WORK REQUIRED: Print, exactly as written, every line from the first line of the records below through the line containing "is no significant", and nothing further.

DATASET EXCERPTS:
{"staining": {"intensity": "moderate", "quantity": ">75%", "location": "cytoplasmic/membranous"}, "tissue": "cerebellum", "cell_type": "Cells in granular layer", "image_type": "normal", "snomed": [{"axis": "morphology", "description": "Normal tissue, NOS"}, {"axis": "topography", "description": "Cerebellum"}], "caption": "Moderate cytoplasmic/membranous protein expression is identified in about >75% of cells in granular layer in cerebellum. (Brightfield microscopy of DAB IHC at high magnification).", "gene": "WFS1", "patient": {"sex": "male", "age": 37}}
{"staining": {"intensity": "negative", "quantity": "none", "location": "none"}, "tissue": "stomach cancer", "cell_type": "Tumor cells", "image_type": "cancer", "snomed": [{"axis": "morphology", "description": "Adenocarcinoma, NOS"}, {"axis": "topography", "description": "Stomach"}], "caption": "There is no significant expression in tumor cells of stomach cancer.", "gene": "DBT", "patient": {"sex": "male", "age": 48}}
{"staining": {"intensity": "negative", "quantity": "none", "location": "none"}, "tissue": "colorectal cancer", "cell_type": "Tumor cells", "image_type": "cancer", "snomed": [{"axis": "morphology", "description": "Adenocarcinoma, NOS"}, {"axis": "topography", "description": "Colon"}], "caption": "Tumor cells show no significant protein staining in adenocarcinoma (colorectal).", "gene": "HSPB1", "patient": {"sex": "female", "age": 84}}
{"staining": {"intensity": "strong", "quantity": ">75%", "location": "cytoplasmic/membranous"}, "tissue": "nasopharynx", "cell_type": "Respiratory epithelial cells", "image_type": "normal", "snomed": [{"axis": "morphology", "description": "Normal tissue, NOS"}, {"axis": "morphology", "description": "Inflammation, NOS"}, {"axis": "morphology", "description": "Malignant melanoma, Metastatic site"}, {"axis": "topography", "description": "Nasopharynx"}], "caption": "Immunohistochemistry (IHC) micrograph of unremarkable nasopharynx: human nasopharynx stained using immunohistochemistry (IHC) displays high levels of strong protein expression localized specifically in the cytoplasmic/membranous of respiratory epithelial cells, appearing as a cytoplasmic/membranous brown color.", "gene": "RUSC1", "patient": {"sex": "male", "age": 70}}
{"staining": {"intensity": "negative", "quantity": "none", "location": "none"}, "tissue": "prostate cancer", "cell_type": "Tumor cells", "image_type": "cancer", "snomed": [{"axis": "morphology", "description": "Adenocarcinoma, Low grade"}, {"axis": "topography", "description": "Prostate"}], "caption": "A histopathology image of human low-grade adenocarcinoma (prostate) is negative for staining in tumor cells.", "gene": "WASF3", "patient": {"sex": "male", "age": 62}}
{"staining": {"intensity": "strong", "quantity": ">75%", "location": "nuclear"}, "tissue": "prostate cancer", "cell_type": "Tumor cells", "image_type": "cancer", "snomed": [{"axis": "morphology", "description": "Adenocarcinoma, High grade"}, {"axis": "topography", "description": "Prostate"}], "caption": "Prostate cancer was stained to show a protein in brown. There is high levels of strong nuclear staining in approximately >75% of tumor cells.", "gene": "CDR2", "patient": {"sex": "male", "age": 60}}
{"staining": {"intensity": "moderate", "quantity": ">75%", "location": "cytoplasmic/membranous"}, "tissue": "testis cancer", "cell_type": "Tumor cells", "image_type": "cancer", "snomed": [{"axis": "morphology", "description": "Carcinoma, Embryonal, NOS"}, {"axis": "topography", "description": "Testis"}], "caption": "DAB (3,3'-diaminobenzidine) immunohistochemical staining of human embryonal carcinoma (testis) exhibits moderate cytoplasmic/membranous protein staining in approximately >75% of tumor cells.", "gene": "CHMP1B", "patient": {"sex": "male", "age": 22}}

SOLUTION FOR THIS TASK:
{"staining": {"intensity": "moderate", "quantity": ">75%", "location": "cytoplasmic/membranous"}, "tissue": "cerebellum", "cell_type": "Cells in granular layer", "image_type": "normal", "snomed": [{"axis": "morphology", "description": "Normal tissue, NOS"}, {"axis": "topography", "description": "Cerebellum"}], "caption": "Moderate cytoplasmic/membranous protein expression is identified in about >75% of cells in granular layer in cerebellum. (Brightfield microscopy of DAB IHC at high magnification).", "gene": "WFS1", "patient": {"sex": "male", "age": 37}}
{"staining": {"intensity": "negative", "quantity": "none", "location": "none"}, "tissue": "stomach cancer", "cell_type": "Tumor cells", "image_type": "cancer", "snomed": [{"axis": "morphology", "description": "Adenocarcinoma, NOS"}, {"axis": "topography", "description": "Stomach"}], "caption": "There is no significant expression in tumor cells of stomach cancer.", "gene": "DBT", "patient": {"sex": "male", "age": 48}}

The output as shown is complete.